If the Giants were looking to jumpstart the offense, David Wilson’s 44-yard kick return was a good first step. If they wanted to ease the mind of the coaches by starting their drive with a penalty, it was not a good first step.
Despite gaining a good chunk of yardage back with a pass to Victor Cruz, on third-down Eli Manning nearly delivered an interception to Jabari Greer. The pass break-up brings up fourth-down and a punt.
I guess there are such things as re-dos in football, as Marques Colston’s fumble gives the Giants offense possession in superlative field position at the Saints’ 45.
After five plays, the offense found itself in its second third-down situation. Last time in this situation (sit, for short), Manning nearly threw a pick. This time, he did!
Albert Mack jumped the out route and returned Manning’s pass 73 yards into the end zone, giving the Saints a 7-0 lead. Welp.
OK. Giants dodged a bullet there. They get to avoid another offensive possession thanks to Wilson’s 97-yard return touchdown. Close call, guys.
Upon Jed Collin’s fumble, the Giants offense gets rolling. Manning completed three passes, including a short one over the middle to tight end Martellus Bennett for the score. 14,7 Giants.

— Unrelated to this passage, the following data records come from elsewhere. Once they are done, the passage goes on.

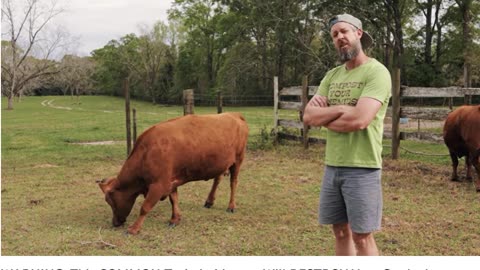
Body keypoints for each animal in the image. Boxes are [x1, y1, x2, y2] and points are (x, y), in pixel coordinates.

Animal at [96, 112, 249, 234]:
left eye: (110, 200)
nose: (115, 223)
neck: (146, 152)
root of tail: (234, 114)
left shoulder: (159, 184)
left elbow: (145, 207)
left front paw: (134, 229)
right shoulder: (170, 180)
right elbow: (173, 199)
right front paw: (175, 219)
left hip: (238, 159)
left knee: (233, 182)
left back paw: (231, 206)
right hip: (220, 163)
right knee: (217, 179)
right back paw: (209, 201)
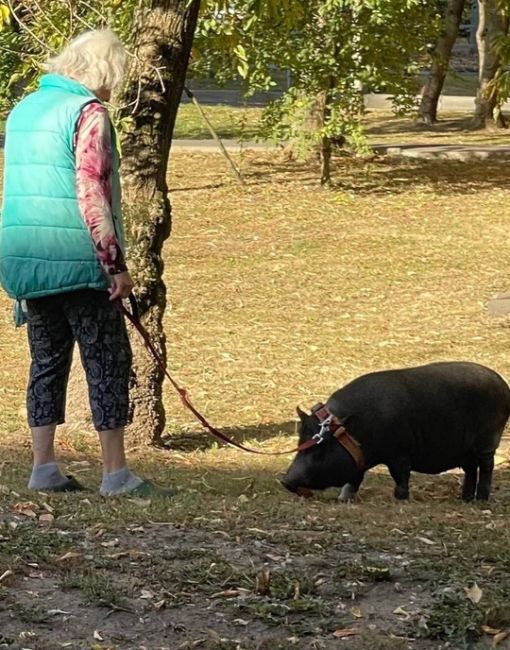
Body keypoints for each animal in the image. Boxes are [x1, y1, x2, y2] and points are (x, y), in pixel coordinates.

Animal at [282, 362, 510, 498]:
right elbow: (354, 479)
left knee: (486, 467)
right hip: (466, 451)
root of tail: (502, 383)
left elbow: (400, 474)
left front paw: (400, 498)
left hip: (488, 441)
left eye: (320, 450)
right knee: (471, 469)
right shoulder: (361, 460)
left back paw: (481, 499)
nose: (285, 480)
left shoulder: (399, 452)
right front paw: (343, 499)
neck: (356, 433)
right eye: (300, 443)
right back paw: (464, 499)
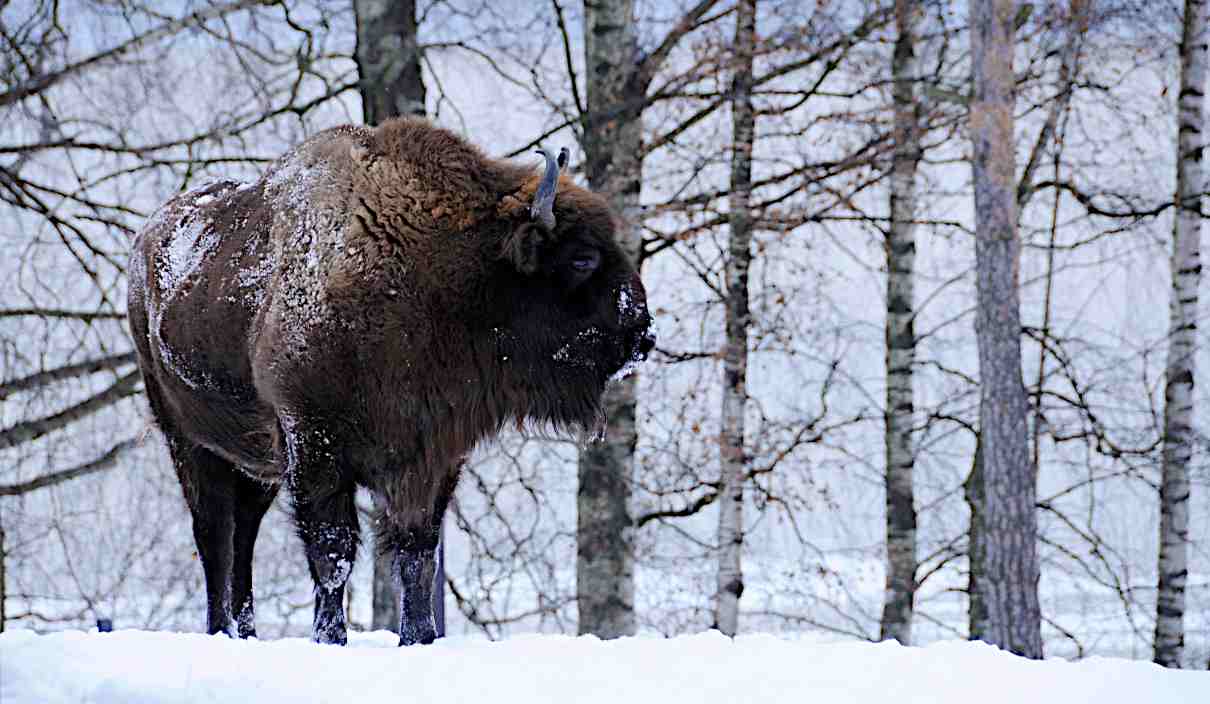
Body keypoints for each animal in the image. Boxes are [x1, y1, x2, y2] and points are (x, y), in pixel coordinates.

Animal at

The Giants finally took advantage of their good field position. They have now matched their touchdown total from Monday night, but seem to have found their stride as a unit … early on, at least.
A busy first quarter for the Giants offense. With 2 minutes to go in the quarter, a Bradshaw-less Giants regain possession, though nothing transpires.
On the opening play, the Giants are called for offensive pass interference. On second-down, Manning’s pass was tipped and incomplete. And on third, Manning is nearly crushed after throwing the ball away. Three and out.